My 2020 electoral college forecast map is shown above. I define strong as a prediction that gives either candidate greater than a 5% margin-of-victory, lean as between 2-5%, and toss-up as any margin within 2%. Looking at the states that are considered toss-ups in my forecast, Texas and Iowa lean slightly in favor of Trump while Georgia leans slightly towards Biden. Texas has been a historically safe Republican state, however, Texas has already seen record-breaking early voting turnout - surpassing the total number of voters in 2016 already in early voting. So, it’d be interesting to see if Texas will flip Blue for the first time since 1976. The other two toss-up states: Georgia and Iowa are just as interesting. Georgia is also a historically red state, so it’d be interesting to see if it flips blue for the first time since 1992. Iowa flipped red in 2016, but went to Obama in 2008 and 2012. However, the latest poll from the Des Moines Register is favoring Trump.

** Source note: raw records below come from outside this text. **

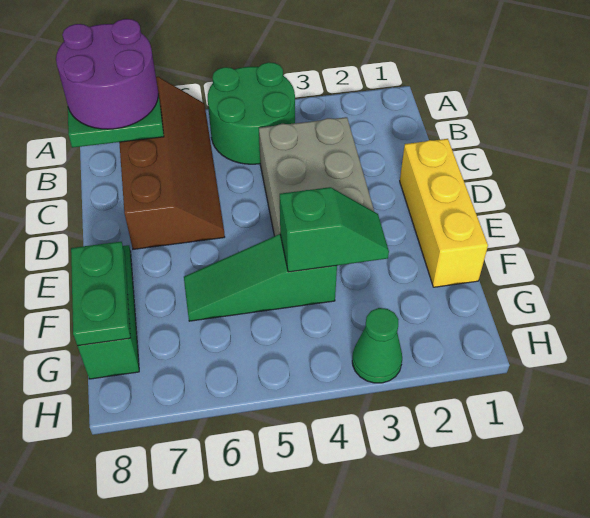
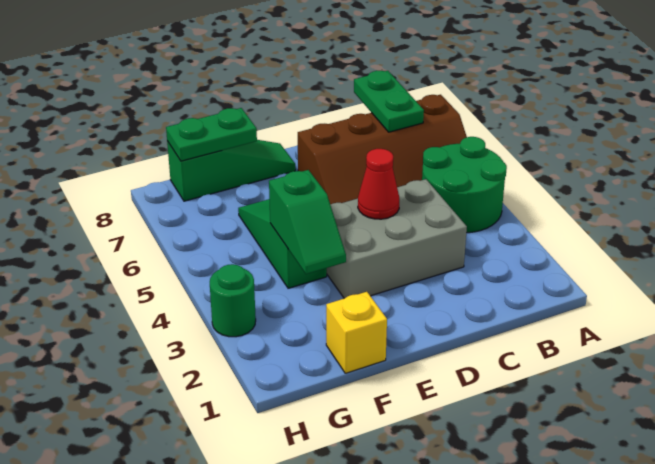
purple 2x2 round brick [56,19,158,129] -> none
yellow 1x3 brick [400,139,488,287] -> yellow 1x1 brick [326,292,387,373]
none -> red 1x1 cone [358,149,399,219]
green 1x1 cone [352,308,402,383] -> green 1x1 round brick [210,264,256,337]

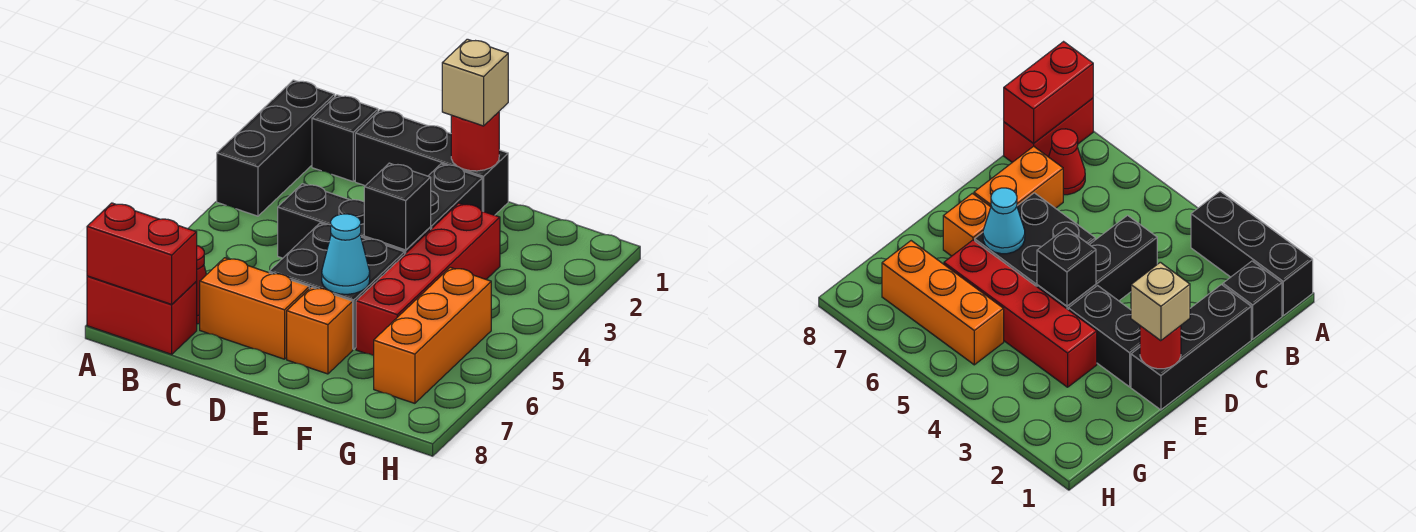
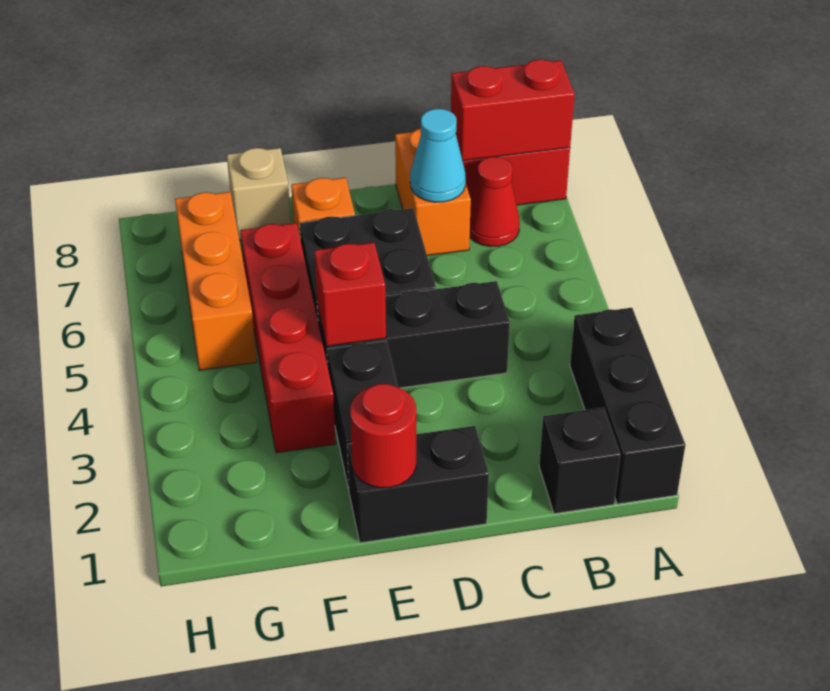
black 1x3 brick [355,110,508,215] -> black 1x2 brick [347,426,489,543]
orange 1x2 brick [200,258,309,359] -> orange 1x2 brick turned to [395,128,471,256]
tan 1x1 brick [442,39,508,126] -> tan 1x1 brick moved to [227,148,291,240]
black 1x1 brick [364,163,431,250] -> red 1x1 brick [314,243,386,346]
cyan 1x1 cone [322,214,370,294] -> cyan 1x1 cone moved to [410,109,466,202]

In my 1,000 simulations of the data, taking into account the fundamental uncertainty and also the standard error, Biden wins an average of 343 electoral votes in the simulations and Trump wins an average of 195 votes. In these simulated elections, Trump won a greater share of electoral college votes in 7 elections and there was an electoral college tie once. However, there are still many factors that this model does not take into account - such as the COVID-19 pandemic and the increased number of mail-in and early voting. These are uncertainties that no model can foresee, so we must be cautious as to not take these forecasts as truths. That being said, based only on these models, I expect to see Joe Biden winning the electoral college.
All the code, data, and graphics for this blog post are available on GitHub.